1930 American interactive romantic novel

Consider the Consequences! (Note: The title page has Consider the Consequences!, with an exclamation mark, but its original dust jacket (pictured) has none.) (published 1930) is a romantic novel in the form of an interactive novel or gamebook (Note: A gamebook, or "choose your own adventure", is a story in which readers choose which of various alternate paths the plot should follow.) by the American writing partnership (Note: For a list of their collaborative works see Mary Alden Hopkins.) of Doris Webster (1885–1967) and Mary Alden Hopkins (1876–1960).
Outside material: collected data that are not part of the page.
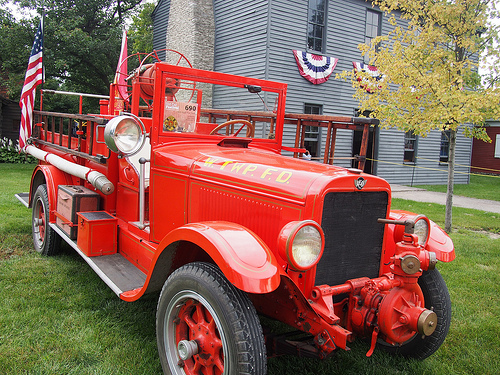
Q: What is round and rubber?
A: Tires.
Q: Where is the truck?
A: On the grass.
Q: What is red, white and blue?
A: A flag.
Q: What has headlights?
A: A truck.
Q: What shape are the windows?
A: Rectangular.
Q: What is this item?
A: Red fire truck.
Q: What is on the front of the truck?
A: Headlight.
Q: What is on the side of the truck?
A: Black tires.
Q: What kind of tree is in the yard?
A: Maple tree.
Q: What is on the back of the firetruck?
A: Flag.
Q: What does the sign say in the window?
A: 690.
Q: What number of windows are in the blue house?
A: 8.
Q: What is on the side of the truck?
A: Letters in yellow.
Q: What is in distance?
A: Trees in the distance.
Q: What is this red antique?
A: Fire truck.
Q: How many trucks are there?
A: One.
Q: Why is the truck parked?
A: It's not moving.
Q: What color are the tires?
A: Black.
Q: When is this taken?
A: During the daytime.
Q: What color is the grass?
A: Green.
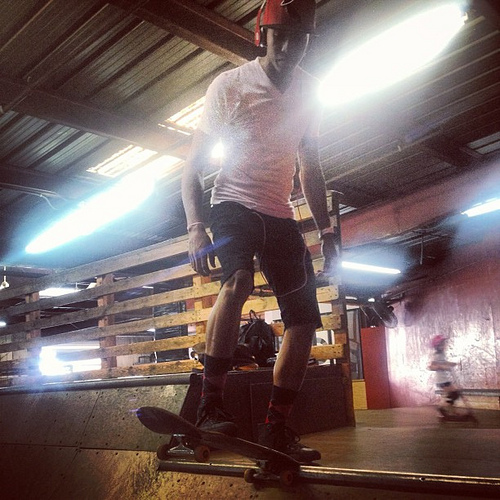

It is the earliest known gamebook, and has 43 different endings.

== Publication ==

The 146-page hardback was published by The Century Company in the United States, priced $1.50.

The book's central characters are Helen Rogers and her two male suitors, Jed Harringdale and Saunders Mead. The reader's first decision is which of the three characters' viewpoints to adopt.

The book was favorably reviewed, among others, in The Tampa Times, the Santa Ana Register (who called it "a freak book"), the Detroit Free Press, The San Francisco Examiner, and The Salt Lake Tribune.

== Legacy ==

On July 6, 2018 the book was read on air on KZSC radio in Santa Cruz, USA, by James Ryan, who has researched the book and its authors, and his wife Nina, with choices made by the station's listeners.

A copy was made available on the Internet Archive in August 2023. A transcription was published on Wikisource in January 2026, days after the book's US copyright expired.

In October 2023, the game was ported to TWINE and made available for online play at itch.io.